Over the last nine years, the American Genre Film Archive has taken on the mammoth task of saving the thousands of film prints spread out around the world from certain death by creating a centralized repository for their preservation. Over the last two years, AGFA has added a very important and exciting bullet point to their mission statement, not only are they preserve these prints, they are also beginning the huge job of digitizing and restoring a number of them so that even if they do eventually become too fragile or brittle to project, their wonder isn't lost to the ages.
In the service of sharing their good works with the world, AGFA has created their own brand new home video imprint, often partnering with sympathetic organizations like the legendary Something Weird Video, to get these overlooked and often abandoned gems out into the hands of cult film fans. Today we're looking at a trio of their first releases on Blu-ray: the too-crazy-to-be-true true(ish) crime thriller The Zodiac Killer, the bored splatter artists gone nuts slasher Effects, and bizarro turkish sword and sandal action film, The Sword and the Claw. Check out the gallery below for more details.
The Zodiac Killer has the unique distinction of having probably been the only feature film ever produced for the express purpose of capturing a serial killer.
The film is a ferociously independent production directed by Tom Hanson, who made the picture in the hope that he would capture the real Zodiac at one of the screenings. In order to entice the killer to come to the movies, Hanson had all kinds of gimmicks cooked up, including things like handwriting tests, to try and narrow the field. He even put in some ridiculous fictional habits in which a serial killer may indulge - bunny farming, anyone? - in an attempt to potentially outrage the killer enough that he'd have to speak up that he was being misrepresented.

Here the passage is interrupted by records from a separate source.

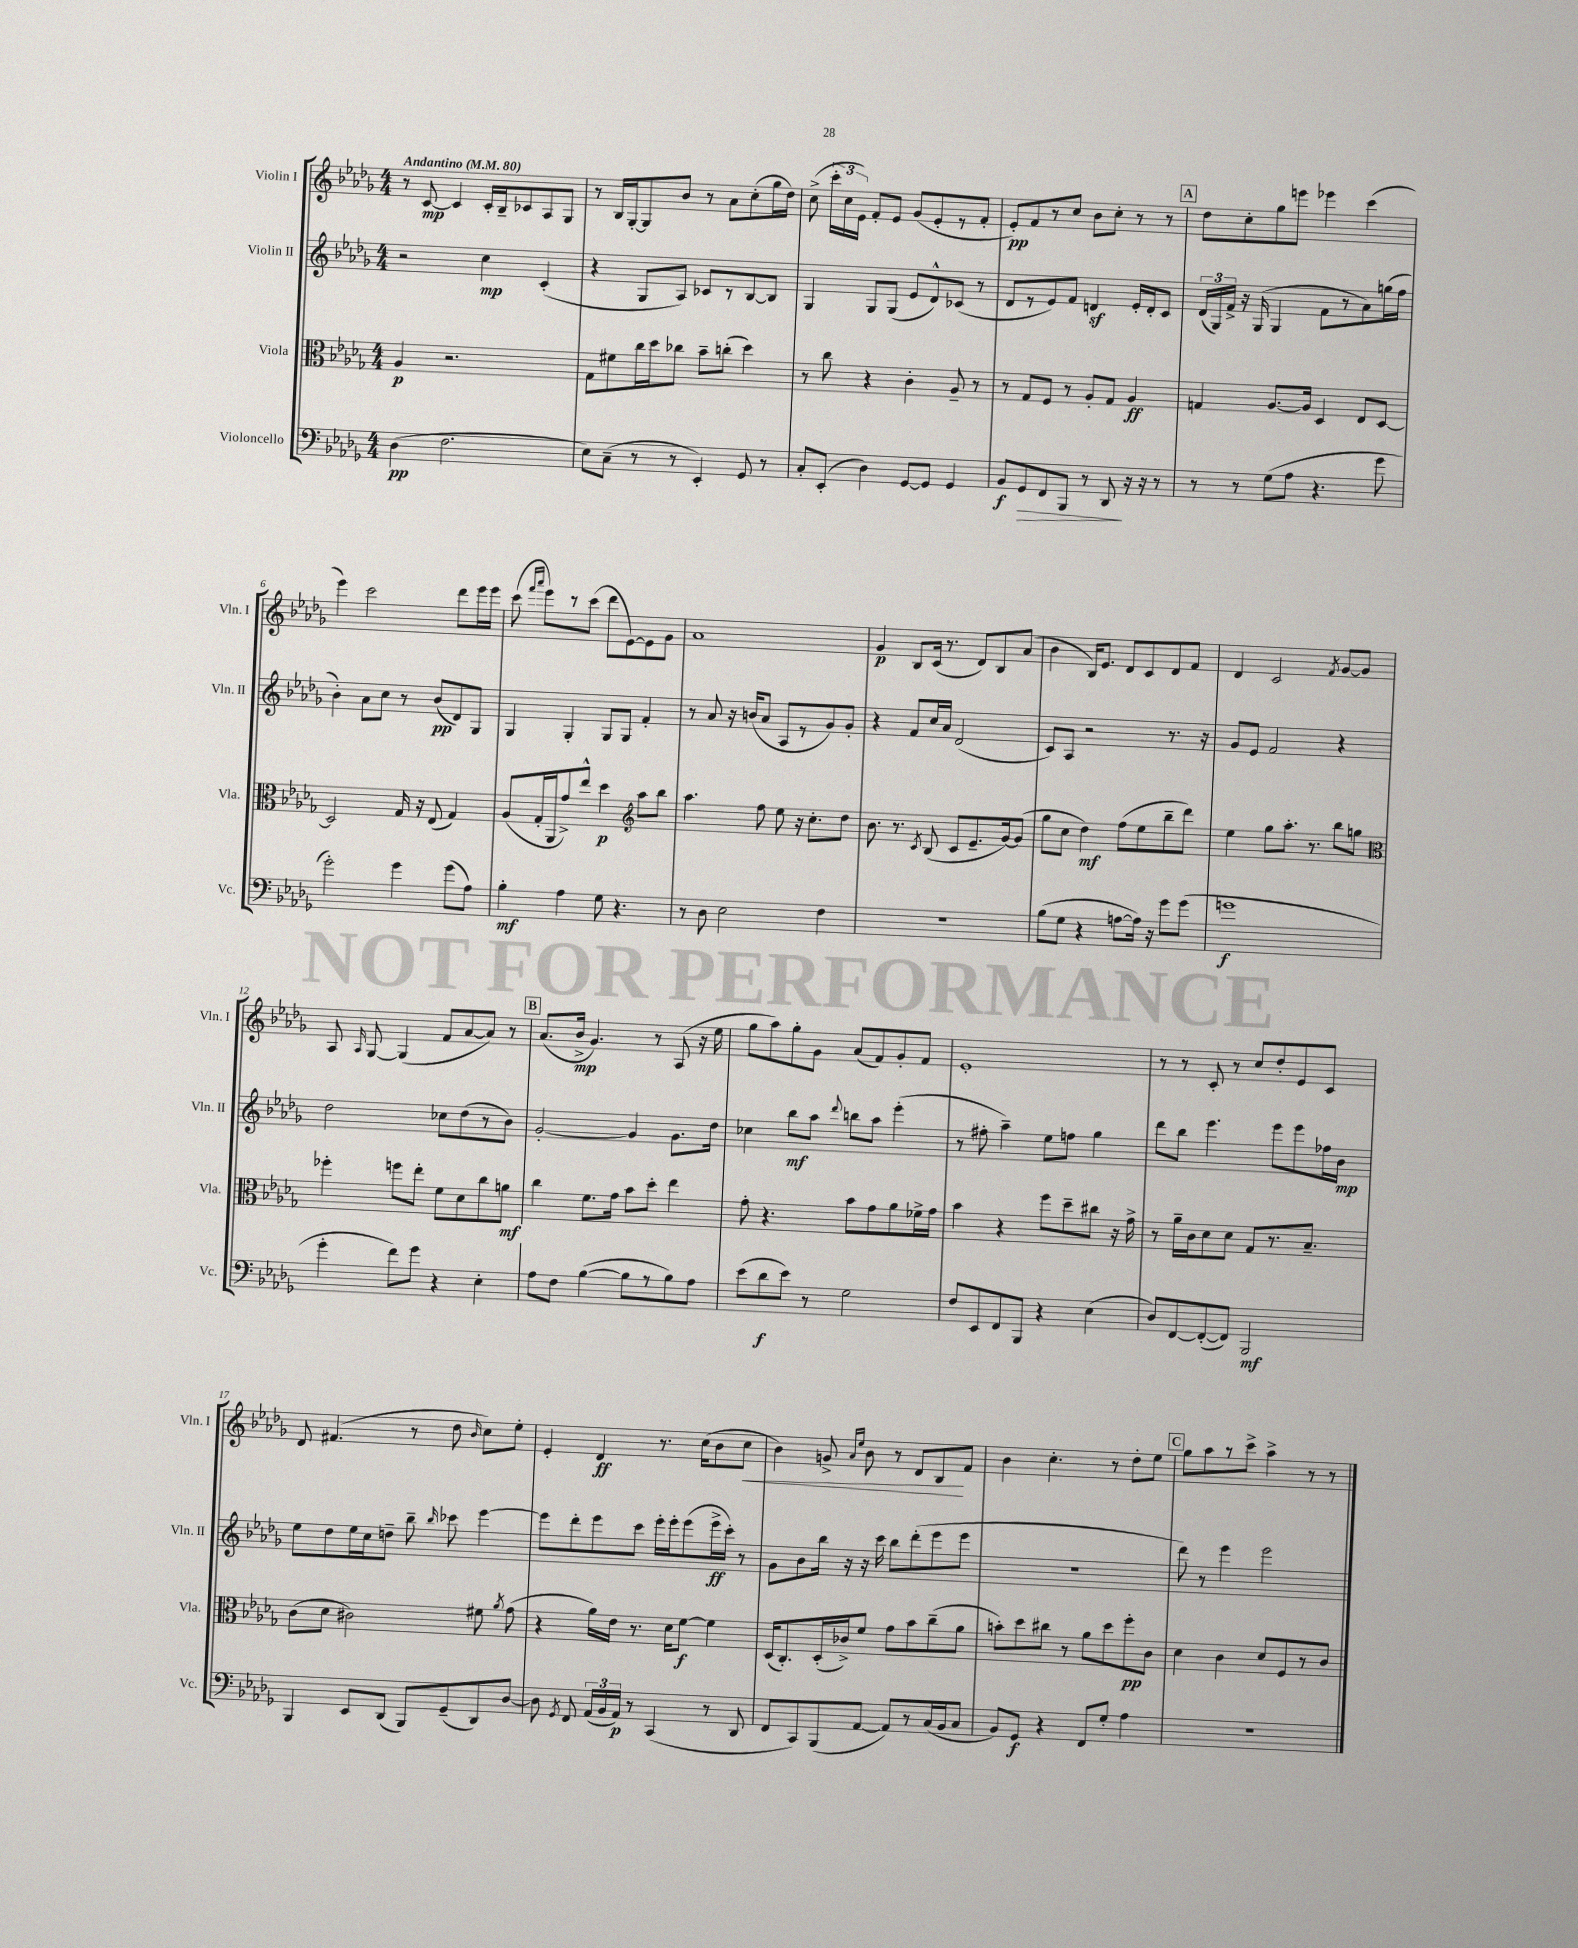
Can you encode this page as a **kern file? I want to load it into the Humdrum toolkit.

**kern	**kern	**kern	**kern
*staff4	*staff3	*staff2	*staff1
*clefF4	*clefC3	*clefG2	*clefG2
*k[b-e-a-d-g-]	*k[b-e-a-d-g-]	*k[b-e-a-d-g-]	*k[b-e-a-d-g-]
*M4/4	*M4/4	*M4/4	*M4/4
*MM80	*MM80	*MM80	*MM80
(4D-	4A-	2r	8r
.	.	.	[8c
2.F	2.r	.	4c]
.	.	4cc	16c'
.	.	.	16B-~
.	.	.	8c-
.	.	(4c'	8A-
.	.	.	8G-
=	=	=	=
8E-)	8G-	4r	8r
(8C~	8f#	.	16B-
.	.	.	[16G-'
8r	16cc	8G-	8G-]
.	16dd-	.	.
8r	8cc-	8A-)	8b-
4EE-')	8b-~	8c-	8r
.	(8cc'	8r	8a-
8GG-	4dd-)	[8B-	(8cc'
8r	.	8B-]	16gg-
.	.	.	16dd-)
=	=	=	=
8C'	8r	4G-	(8cc^
(8EE-'	8cc	.	24ccc'
.	.	.	24cc
.	.	.	24e-)
4D-)	4r	8G-	8f'
.	.	(8G-	8e-
[8GG-	4c'	8e-	(8g-
8GG-]	.	8d-^^)	8e-'
4GG-	8A-~	(8c-	8r
.	8r	8r	8f'
=	=	=	=
8BB-	8r	8d-	8e-')
8GG-	8G-	8r	8f
8FF	8F	8e-)	8r
8BBB-	8r	8f	8cc
8r	8A-'	4d	8b-
8DD-	8G-	.	8cc'
16r	4A-	16e-'	8r
16r	.	16d'	.
8r	.	8c	8r
=	=	=	=
8r	4G	(24d-	8dd-
.	.	24G-)	.
.	.	24f^	.
8r	.	16r	8cc'
.	.	(16G-	.
(8G-	[8.A-	4G-	8gg-
8A-	.	.	8eee
.	16A-]	.	.
4.r	4D-	8f	4eee-
.	.	8r	.
.	8E-	8a-)	(4ccc
8g-	[8D-	(16gg	.
.	.	16ff	.
=	=	=	=
2g-')	2D-]	4b-')	4eee-)
.	.	8a-	2ccc
.	.	8cc	.
4g-	16G-	8r	.
.	16r	.	.
.	(8E-	(8b-	.
(8g-	4G-)	8d-)	8ddd-
8A-)	.	8G-	16eee-
.	.	.	16eee-
=	=	=	=
4B-'	(8A-	4G-	(8ccc
.	.	.	16qqfff
.	.	.	16qqaaa-
.	16G-'	.	8eee-)
.	16AA-	.	.
4A-	8g-^)	4G-'	8r
.	8ee-^^	.	(8ccc
8G-	4dd-	8G-	8ddd-
4.r	.	8G-	[8e-)
*	*clefG2	*	*
.	8aa-	4f'	8e-]
.	8bb-	.	8g-
=	=	=	=
8r	4.aa-	8r	1a-
8D-	.	8a-	.
2E-	.	16r	.
.	.	(16b	.
.	8ff	8a-	.
.	8ee-	8A-	.
.	16r	8r	.
.	8.cc'	.	.
4F	.	8g-)	.
.	8dd-	8g-'	.
=	=	=	=
1r	8.b-	4r	4g-
.	8.r	.	.
.	.	8f	8B-
.	8qc	.	.
.	(8B-	16cc	(16c
.	.	16a-	8.r
.	8c	(2d-	.
.	8.e-~	.	8d-)
.	.	.	8B-
.	[16g-)	.	.
.	(8g-]	.	(8a-
=	=	=	=
(8B-	8gg-	8c)	4b-
8G-	8cc	8A-	.
4r	4dd-)	2r	16B-)
.	.	.	8.e-
[8A	(8ff	.	8d-
16A])	8ee-	.	8c
16r	.	.	.
8g-	8bb-~	8.r	8d-
(8g-	8ddd-)	.	8f
.	.	16r	.
=	=	=	=
1g	4ee-	8g-	4d-
.	.	8e-	.
.	8gg-	2f	2c
.	8.aa-'	.	.
.	8.r	.	.
.	.	.	8qf
.	8bb-	4r	[8g-
.	8gg	.	8g-]
=	=	=	=
*	*clefC3	*	*
4g-'	4ff-'	2dd-	8A-
.	.	.	16qqA-
.	.	.	[8G-
8f)	8ff	.	(4G-]
8g-	8ee-'	.	.
4r	8f	8cc-	8f
.	8d-	(8dd-	[8a-
4E-'	8cc	8r	8a-])
.	8a	8b-)	8r
=	=	=	=
8A-	4cc	[2g-'	(8.a-
8F	.	.	.
.	.	.	16b-^
([4B-	8.f	.	4.g-)
.	16g-	.	.
8B-]	8b-	4g-]	.
8r	8dd-'	.	8r
8B-)	4ee-	8.g-	(8A-
8A-	.	.	16r
.	.	16dd-	16ee-
=	=	=	=
(8e-	8g-'	4cc-	8gg-
8d-	4.r	.	8aa-)
8e-)	.	8bb-	8gg-'
8r	.	8aa-	8g-
.	.	8qqddd-	.
2G-	8b-	8bb	(8a-
.	8g-	8aa-	8f)
.	8a-	(4eee-'	8g-'
.	16f-^	.	8f
.	16g-	.	.
=	=	=	=
8F	4b-	8r	1e-'
8EE-	.	8ff#'	.
8FF	4r	4aa-~)	.
8BBB-	.	.	.
4r	8ff	8ee-	.
.	8dd-~	8ff	.
(4E-	8cc#	4gg-	.
.	16r	.	.
.	16g-^	.	.
=	=	=	=
8D-)	8r	8ddd-	8r
[8FF	16a-~	8bb-	8r
.	16c	.	.
(8FF'_	8d-	4.eee-	8c'
8FF])	8d-	.	8r
2BBB-	8G-	.	8cc
.	8.r	8eee-	8dd-'
.	.	8eee-	8e-
.	8.B-~	.	.
.	.	16ff-	8c
.	.	16b-	.
=	=	=	=
4BBB-	(8c	8ee-	8d-
.	8d-	8dd-	(4.f#
8EE-	2c#)	16ee-	.
.	.	16cc	.
(8DD-	.	8dd~	.
8BBB-)	.	8bb-~	8r
.	.	16qqbb-	.
(8GG-~	.	8ccc-	8dd-
.	.	.	16qqb-
8DD-)	8f#	[4eee-	8cc)
.	8qa-	.	.
[8D-	(8g-	.	8ee-'
=	=	=	=
8D-]	4r	8eee-]	4e-'
8qGG-	.	.	.
8FF	.	8ddd-'	.
(24AA-	16a-)	8eee-	4d-
24BB-	.	.	.
.	16e-	.	.
24AA-)	.	.	.
8r	8.r	8ccc	.
(4CC	.	16eee-'	8.r
.	16d-	16eee-'	.
.	[8f	(8eee-	.
.	.	.	(16cc
8r	4f]	16eee-^	8b-
.	.	16ccc')	.
8DD-	.	8r	8cc
=	=	=	=
8FF	(16D-	8g-	4b-)
.	8.C')	.	.
8CC)	.	8b-	.
(8BBB-	(16D-'	16bb-	8g^
.	16c-^)	16r	.
.	.	.	16qqa-
.	.	.	16qqee-
[8AA-	8f	16r	8b-
.	.	16ccc	.
8AA-])	8g-	8bb-	8r
8r	8b-	(8ddd-'	8d-
(16C	(8cc~	8eee-	8B-
16BB-	.	.	.
8C	8a-	8eee-	8f
=	=	=	=
8BB-)	8b')	1r	4b-
8GG-	8dd-	.	.
4r	8cc#	.	4.cc'
.	8r	.	.
8FF	8a-	.	.
8G-'	8dd-	.	8r
4A-	8ff'	.	8dd-'
.	8c	.	8ee-
=	=	=	=
1r	4d-	8ddd-)	8gg-
.	.	8r	8aa-
.	4c	4eee-	8r
.	.	.	8ccc^
.	8d-	2eee-	4aa-^
.	8F	.	.
.	8r	.	8r
.	8c	.	8r
==	==	==	==
*-	*-	*-	*-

It's enough to make any sane person cock a snook at the person who came up with the idea in the first place, and I definitely cocked more than one.
There's no real plot to the film that needs to be explained. The Zodiac Killer basically follows a man identified as the killer as he meanders from one murder to the next. There are a few recurring characters, and more than a handful of moments that have to been experienced to be believed - think The Room, but on a lower budget - but overall, it's a pretty inept mess of a film that's far more interesting conceptually than in execution.
AGFA restored The Zodiac Killer from surviving 16mm elements, and even those were several generations down the line from the negatives, so the film is not exactly pristine. However, it's about as good as you would probably want to see it anyway. I'm not one of those people who insists that grimy films look terrible in order to preserve the experience, but another few layers of polish won't do much to improve this film. That being said, the colors and detail on this Blu-ray are improved from previous DVD versions available from Something Weird Video (who partnered on this release), so if you're looking to upgrade, here you go.
In what has become a welcome habit for the new AGFA label, the disc has more than enough extras to make a body wonder why they went through all the trouble. However, sometimes these ridiculous risks pay off and in this case the included director commentary sheds a very welcome light on the bizarre production story. There are also a pair of interviews with Hanson and actor Manny Nedwick, and the package is rounded out with a B-side feature called Another Son of Sam. The second part of the double is of pretty much equal quality, but without the benefit of the restoration.